Toch maakt Pink alles absoluut het lezen waard door bijvoorbeeld de portfolio-hoofdstukjes, waarin wordt uitgelegd hoe jij goed kunt worden in de genoemde bekwaamheden. Een soort van self-help boek op populair-wetenschappelijk niveau zeg maar. Maar daar blijft het ook bij, en of je dat erg vindt zal geheel liggen aan wat voor verwachtingen je voor dit boek hebt. Als je een puur wetenschappelijk boek verwacht zal de vrij lichte en filosofische schrijfstijl van Pink je misschien tegenstaan, maar als je open staat voor een interessant en vermakelijk boek dan is Een compleet nieuw brein absoluut de moeite waard.
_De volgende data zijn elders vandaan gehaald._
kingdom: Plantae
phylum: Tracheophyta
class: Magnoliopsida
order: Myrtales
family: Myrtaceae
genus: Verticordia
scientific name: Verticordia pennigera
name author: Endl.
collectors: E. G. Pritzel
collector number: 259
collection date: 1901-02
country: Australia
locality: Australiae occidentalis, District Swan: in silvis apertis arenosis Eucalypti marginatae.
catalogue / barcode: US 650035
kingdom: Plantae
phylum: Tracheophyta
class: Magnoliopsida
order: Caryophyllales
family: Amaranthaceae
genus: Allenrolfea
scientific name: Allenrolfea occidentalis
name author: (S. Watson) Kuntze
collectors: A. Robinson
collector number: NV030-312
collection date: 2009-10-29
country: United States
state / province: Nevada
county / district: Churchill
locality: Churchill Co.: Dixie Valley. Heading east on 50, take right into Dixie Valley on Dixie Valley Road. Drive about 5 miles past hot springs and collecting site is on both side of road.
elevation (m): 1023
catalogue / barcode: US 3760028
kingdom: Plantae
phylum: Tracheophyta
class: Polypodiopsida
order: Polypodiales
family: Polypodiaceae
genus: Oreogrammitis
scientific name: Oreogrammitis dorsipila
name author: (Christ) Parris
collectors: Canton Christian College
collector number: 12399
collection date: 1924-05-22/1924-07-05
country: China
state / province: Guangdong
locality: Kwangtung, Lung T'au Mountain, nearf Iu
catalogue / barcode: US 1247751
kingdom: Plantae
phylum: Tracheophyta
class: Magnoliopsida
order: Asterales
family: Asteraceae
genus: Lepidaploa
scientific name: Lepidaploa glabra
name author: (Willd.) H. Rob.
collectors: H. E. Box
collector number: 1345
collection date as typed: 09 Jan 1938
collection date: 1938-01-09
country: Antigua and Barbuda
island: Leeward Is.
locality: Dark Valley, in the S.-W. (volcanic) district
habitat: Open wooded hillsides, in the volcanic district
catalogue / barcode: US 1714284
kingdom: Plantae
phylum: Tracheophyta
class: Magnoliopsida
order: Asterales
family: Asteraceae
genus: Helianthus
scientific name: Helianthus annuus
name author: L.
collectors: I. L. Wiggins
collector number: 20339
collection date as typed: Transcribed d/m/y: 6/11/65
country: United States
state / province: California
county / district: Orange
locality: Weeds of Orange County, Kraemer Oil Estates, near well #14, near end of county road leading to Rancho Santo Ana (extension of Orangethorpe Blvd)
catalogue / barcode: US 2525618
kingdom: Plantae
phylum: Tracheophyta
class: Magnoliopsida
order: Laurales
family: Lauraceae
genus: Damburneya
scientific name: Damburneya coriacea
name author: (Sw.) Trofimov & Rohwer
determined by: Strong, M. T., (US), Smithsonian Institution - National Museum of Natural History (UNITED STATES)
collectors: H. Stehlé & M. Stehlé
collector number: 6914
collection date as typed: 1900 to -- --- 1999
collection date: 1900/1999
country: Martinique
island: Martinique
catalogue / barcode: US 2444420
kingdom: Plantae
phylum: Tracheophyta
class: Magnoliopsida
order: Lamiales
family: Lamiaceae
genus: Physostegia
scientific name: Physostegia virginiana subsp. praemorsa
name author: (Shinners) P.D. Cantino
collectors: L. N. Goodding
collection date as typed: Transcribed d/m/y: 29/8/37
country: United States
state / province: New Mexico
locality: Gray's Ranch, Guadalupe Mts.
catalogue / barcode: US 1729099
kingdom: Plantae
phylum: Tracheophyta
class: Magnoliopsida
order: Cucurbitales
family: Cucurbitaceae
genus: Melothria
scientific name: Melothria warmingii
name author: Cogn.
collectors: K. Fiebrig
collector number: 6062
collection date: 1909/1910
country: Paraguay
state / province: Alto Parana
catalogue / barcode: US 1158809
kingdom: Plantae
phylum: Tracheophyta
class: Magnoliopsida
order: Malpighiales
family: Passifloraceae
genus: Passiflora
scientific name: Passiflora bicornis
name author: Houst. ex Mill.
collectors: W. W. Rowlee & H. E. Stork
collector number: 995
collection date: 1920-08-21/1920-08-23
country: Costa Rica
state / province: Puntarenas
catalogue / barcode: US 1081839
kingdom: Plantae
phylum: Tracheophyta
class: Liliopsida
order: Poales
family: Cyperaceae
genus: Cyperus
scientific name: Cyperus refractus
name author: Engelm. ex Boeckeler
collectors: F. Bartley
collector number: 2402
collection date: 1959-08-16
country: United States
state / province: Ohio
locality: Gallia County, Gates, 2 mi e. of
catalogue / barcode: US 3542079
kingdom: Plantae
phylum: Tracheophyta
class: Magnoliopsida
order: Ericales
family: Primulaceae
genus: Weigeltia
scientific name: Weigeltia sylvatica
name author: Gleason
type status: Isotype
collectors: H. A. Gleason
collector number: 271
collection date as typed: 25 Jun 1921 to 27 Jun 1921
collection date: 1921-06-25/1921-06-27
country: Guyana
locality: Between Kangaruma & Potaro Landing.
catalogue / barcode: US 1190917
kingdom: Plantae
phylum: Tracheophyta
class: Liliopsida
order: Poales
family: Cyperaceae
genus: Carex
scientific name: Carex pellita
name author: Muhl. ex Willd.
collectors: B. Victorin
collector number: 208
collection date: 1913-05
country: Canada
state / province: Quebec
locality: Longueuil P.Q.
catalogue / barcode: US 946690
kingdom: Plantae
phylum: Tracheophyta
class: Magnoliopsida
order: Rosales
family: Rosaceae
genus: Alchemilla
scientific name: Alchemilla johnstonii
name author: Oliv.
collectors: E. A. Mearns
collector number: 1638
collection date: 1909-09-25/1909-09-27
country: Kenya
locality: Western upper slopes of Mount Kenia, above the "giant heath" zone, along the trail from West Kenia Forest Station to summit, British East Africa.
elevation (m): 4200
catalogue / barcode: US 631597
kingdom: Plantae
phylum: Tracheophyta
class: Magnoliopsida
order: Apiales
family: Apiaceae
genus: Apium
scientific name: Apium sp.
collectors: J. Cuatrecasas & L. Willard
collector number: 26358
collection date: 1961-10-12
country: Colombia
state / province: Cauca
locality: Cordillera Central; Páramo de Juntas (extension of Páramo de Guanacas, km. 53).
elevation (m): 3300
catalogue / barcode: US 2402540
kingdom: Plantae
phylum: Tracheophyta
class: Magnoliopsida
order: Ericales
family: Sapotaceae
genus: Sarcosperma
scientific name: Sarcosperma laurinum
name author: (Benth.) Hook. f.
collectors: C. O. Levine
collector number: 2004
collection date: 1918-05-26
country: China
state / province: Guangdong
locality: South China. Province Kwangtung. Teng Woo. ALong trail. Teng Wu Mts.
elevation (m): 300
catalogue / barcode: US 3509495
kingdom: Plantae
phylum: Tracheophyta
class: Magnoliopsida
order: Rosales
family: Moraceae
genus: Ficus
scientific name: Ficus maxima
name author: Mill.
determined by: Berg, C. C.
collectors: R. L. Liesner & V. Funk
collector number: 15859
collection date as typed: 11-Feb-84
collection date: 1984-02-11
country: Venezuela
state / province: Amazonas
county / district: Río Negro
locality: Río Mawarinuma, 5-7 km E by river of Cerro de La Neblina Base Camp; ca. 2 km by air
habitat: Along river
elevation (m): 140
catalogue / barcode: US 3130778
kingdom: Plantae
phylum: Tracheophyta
Het boek leest snel weg en geeft je ook echt praktische tips en oefeningen mee die je ook echt kunt gebruiken. De wijsheden van Pink zullen absoluut niet je leven veranderen, maar toch kan het boek je nieuwe perspectieven bieden waarmee je ontwikkelingen om je heen op een nieuwe manier kunt bekijken. Je moet soms even door ietwat gedateerde voorbeelden en iets te logische redeneringen heen bijten, maar dankzij de soepele schrijfstijl van Pink zal dat nooit erg zijn. Een compleet nieuw brein is absoluut het lezen waard, of je nou geïnteresseerd bent in de wetenschap achter hersenhelften of niet. Dat maakt dit boek zo goed: het is voor iedereen relevant.